# [Given passage]
──────────────────────────────

CINCINNATI - A woman who was formerly the administrator for the city of Flint, Mich., and then became a whistleblower after the lead-contaminated water crisis in that city on Feb. 14 filed a brief in the Sixth Circuit U.S. Court of Appeals contending that a district court erred when it granted the city's motion for summary judgment because there are genuine disputes of material facts regarding her claims under state law, as well as the First Amendment (Natasha Henderson v. City of Flint, Mich., No. 17-2031, 6th Cir.).
NEW ORLEANS - A Fifth Circuit U.S. Court of Appeals panel on Feb. 14 overruled arguments by the federal government and CITGO Petroleum Corp. to a federal judge in Louisiana's ruling that the company should pay an $81 million civil penalty for violating the Clean Water Act following a 2006 oil spill at its Lake Charles facility, finding that they lacked merit (United States of America v. CITGO Petroleum Corp., No. 16-30515, 5th Cir., 2018 U.S. App. LEXIS 3392).
NEW YORK - In a coverage dispute over asbestos litigation costs, a reinsurer and insurer submitted letters on Feb. 9 to the Second Circuit U.S. Court of Appeals concerning how a New York high court ruling applies to a reinsurance contract's per-occurrence liability cap (Global Reinsurance Corporation of America v. Century Indemnity Co., No. 15-2164, 2nd Cir.).
LOS ANGELES - A California federal judge on Feb. 9 certified one of two proposed subclasses, comprising oil platform and processing facility workers, in a lawsuit against the operators of a Santa Barbara, Calif., pipeline that leaked into the Pacific Ocean in May 2015, finding that common questions predominate (Keith Andrews, et al. v. Plains All American Pipeline, L.P., et al., No. 15-4113, C.D. Calif.).
HOUSTON - Texas law requires that claimants give notice of a workers' compensation claim within six months of the incident, rendering untimely a woman's asbestos action filed years after her husband retired as a judge, the county told a Texas appellate court on Feb. 12 (Jefferson County, Texas v. Ellarene Farris, et al., No. 01-17-00493-CV, Texas App., 1st Dist.).
NEW ORLEANS - The Center for Biological Diversity (CBD) and two other environmental advocacy groups on Feb. 13 filed a petition in the Fifth Circuit U.S. Court of Appeals contending that the Circuit Court should review an Environmental Protection Agency permit that allows oil companies to discharge toxins into the Gulf of Mexico, which the CBD argues puts coastal communities at risk (Center for Biological Diversity, et al. v. Environmental Protection Agency, et al., No. N/A, 5th Cir.).

──────────────────────────────

# [Problems to solve]
a – What civil penalty did the legal news summaries say CITGO Petroleum Corp. should pay?
b – List each different city named at the start of a paragraph in the legal news summaries, counting a repeated city once.

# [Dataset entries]
──────────────────────────────

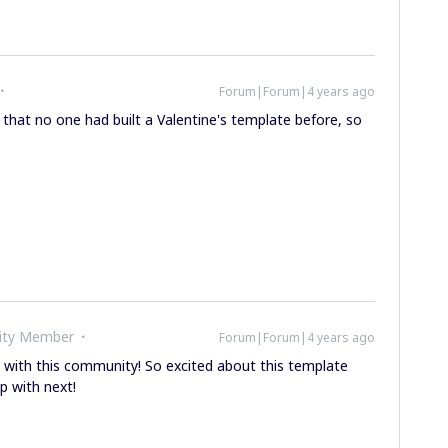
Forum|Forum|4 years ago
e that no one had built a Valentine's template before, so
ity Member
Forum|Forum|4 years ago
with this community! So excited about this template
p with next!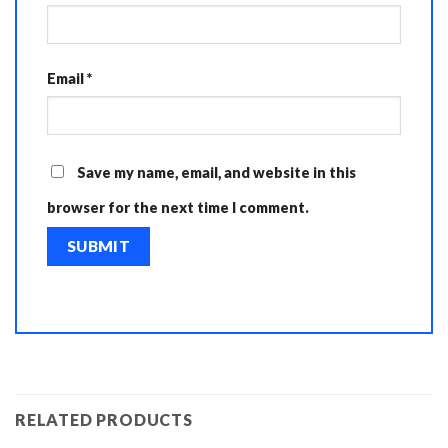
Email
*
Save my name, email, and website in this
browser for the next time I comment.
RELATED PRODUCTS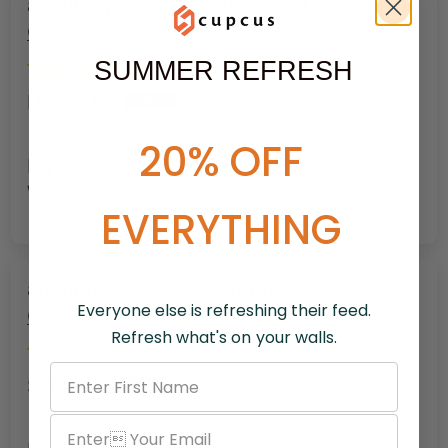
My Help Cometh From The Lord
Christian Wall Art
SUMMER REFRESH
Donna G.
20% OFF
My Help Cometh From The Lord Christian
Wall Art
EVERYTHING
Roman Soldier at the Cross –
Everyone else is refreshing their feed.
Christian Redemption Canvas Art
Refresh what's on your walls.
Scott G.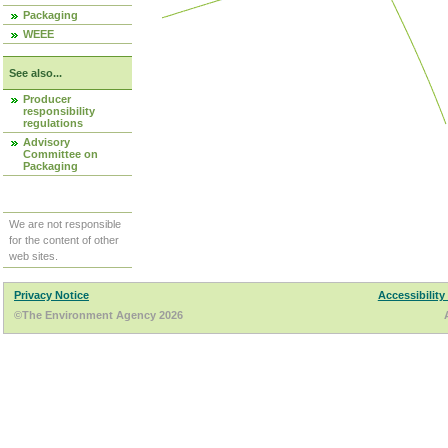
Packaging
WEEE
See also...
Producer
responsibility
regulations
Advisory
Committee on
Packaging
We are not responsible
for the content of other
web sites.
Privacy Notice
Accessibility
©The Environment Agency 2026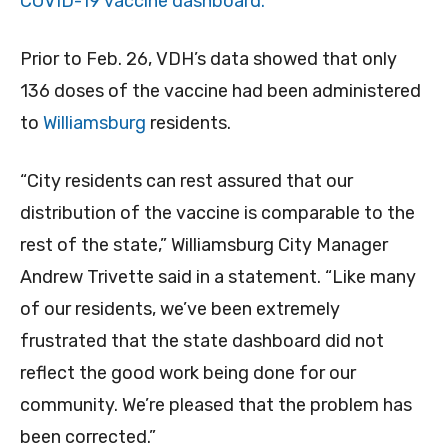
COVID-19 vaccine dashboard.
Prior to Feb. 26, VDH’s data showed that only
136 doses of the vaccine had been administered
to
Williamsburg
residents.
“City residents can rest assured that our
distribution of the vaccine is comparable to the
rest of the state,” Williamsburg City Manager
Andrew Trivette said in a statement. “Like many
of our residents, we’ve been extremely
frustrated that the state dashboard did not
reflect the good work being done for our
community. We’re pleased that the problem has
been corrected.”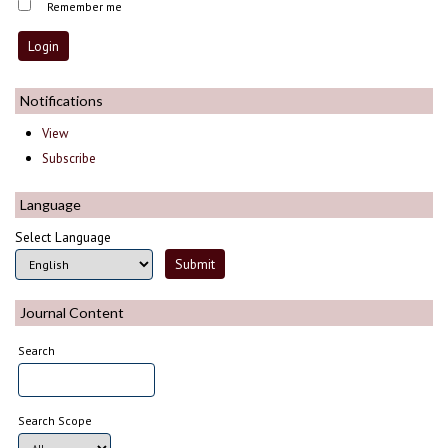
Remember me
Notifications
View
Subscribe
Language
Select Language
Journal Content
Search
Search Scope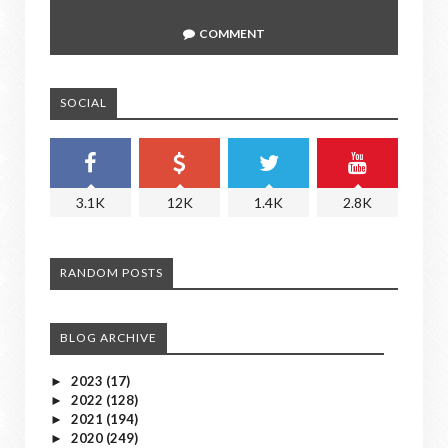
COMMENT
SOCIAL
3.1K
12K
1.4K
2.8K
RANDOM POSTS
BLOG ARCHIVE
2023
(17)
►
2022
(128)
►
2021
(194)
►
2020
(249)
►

──────────────────────────────

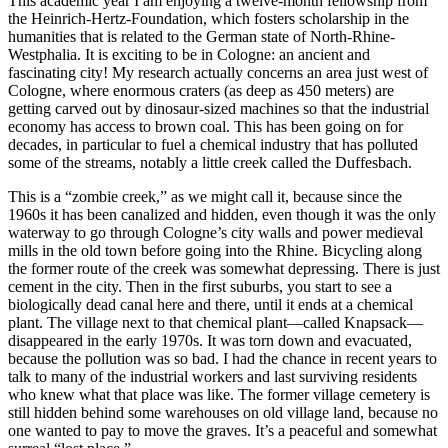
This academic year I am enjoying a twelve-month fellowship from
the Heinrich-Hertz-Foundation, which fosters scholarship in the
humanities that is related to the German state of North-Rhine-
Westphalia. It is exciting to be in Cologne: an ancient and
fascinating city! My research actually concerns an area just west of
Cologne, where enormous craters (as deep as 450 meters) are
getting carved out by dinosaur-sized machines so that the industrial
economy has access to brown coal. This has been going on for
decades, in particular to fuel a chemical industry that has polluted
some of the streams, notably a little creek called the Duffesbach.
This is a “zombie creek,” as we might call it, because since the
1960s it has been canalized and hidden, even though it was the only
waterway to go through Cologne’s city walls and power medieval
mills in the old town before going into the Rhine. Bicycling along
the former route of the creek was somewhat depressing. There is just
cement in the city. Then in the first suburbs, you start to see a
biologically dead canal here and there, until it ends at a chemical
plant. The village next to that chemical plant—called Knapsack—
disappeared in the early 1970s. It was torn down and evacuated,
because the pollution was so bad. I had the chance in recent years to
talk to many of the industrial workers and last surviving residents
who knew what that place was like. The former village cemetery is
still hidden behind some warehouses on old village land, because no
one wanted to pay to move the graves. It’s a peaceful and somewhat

──────────────────────────────

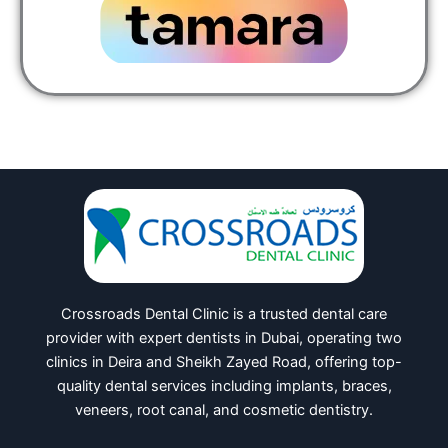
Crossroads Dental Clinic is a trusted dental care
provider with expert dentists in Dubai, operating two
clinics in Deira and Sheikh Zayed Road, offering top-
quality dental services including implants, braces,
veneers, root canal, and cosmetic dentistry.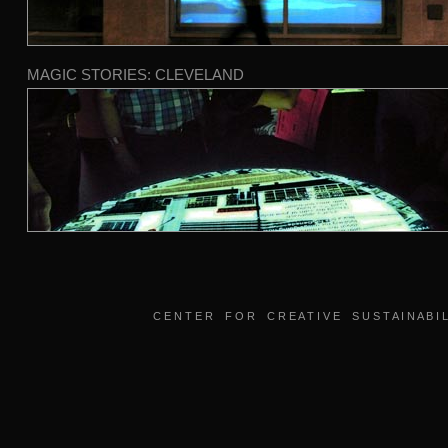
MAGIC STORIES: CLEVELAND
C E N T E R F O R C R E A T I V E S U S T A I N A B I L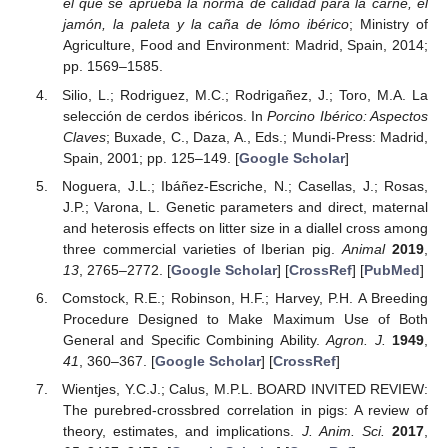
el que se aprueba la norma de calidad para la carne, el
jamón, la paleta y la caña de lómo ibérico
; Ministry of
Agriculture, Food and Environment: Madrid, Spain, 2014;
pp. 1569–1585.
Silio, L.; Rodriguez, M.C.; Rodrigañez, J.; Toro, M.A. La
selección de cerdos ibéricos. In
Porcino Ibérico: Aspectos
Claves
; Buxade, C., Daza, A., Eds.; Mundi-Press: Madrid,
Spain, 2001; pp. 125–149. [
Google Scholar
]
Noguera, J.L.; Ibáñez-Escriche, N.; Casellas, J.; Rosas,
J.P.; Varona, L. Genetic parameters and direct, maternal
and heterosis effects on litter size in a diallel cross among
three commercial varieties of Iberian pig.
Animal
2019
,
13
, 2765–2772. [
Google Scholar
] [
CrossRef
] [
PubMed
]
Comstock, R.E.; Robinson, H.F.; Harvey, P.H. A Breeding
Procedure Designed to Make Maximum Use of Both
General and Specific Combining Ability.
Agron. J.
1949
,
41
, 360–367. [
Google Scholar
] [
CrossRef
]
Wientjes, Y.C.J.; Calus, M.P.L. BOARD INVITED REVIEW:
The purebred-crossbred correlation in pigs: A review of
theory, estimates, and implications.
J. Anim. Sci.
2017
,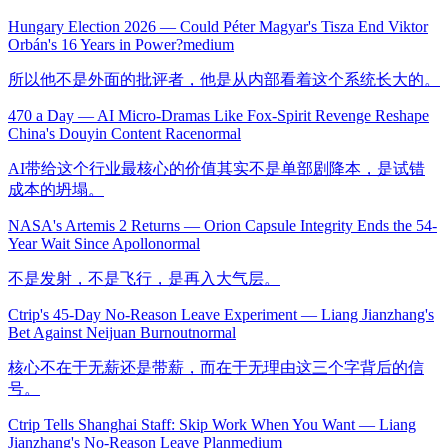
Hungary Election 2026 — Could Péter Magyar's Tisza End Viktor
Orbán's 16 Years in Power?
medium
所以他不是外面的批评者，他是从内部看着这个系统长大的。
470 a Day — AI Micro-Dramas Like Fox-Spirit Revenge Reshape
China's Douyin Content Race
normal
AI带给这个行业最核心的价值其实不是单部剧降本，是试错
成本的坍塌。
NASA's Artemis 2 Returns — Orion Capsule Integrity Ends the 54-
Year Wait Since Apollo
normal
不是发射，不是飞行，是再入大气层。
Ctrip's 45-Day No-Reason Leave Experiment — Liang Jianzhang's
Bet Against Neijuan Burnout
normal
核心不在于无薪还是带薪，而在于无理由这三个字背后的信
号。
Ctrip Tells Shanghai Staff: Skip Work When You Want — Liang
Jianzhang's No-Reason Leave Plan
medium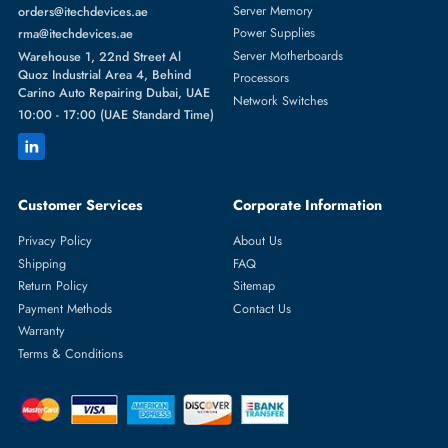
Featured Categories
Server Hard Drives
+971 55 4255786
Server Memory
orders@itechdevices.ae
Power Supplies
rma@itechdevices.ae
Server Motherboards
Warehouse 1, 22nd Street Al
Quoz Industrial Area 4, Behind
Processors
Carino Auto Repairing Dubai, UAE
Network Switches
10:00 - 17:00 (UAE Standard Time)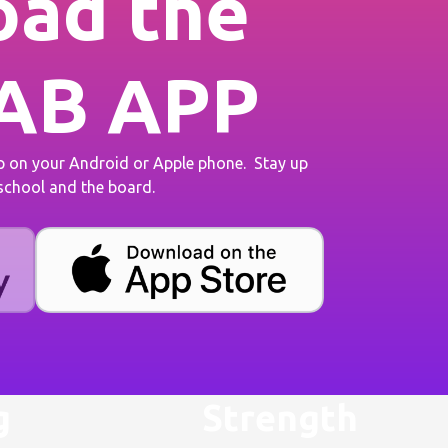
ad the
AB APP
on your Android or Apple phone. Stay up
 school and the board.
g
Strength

──────────────────────────────

# [Expected outputs]
a – An $81 million civil penalty.

b – Cincinnati, New Orleans, New York, Los Angeles, Houston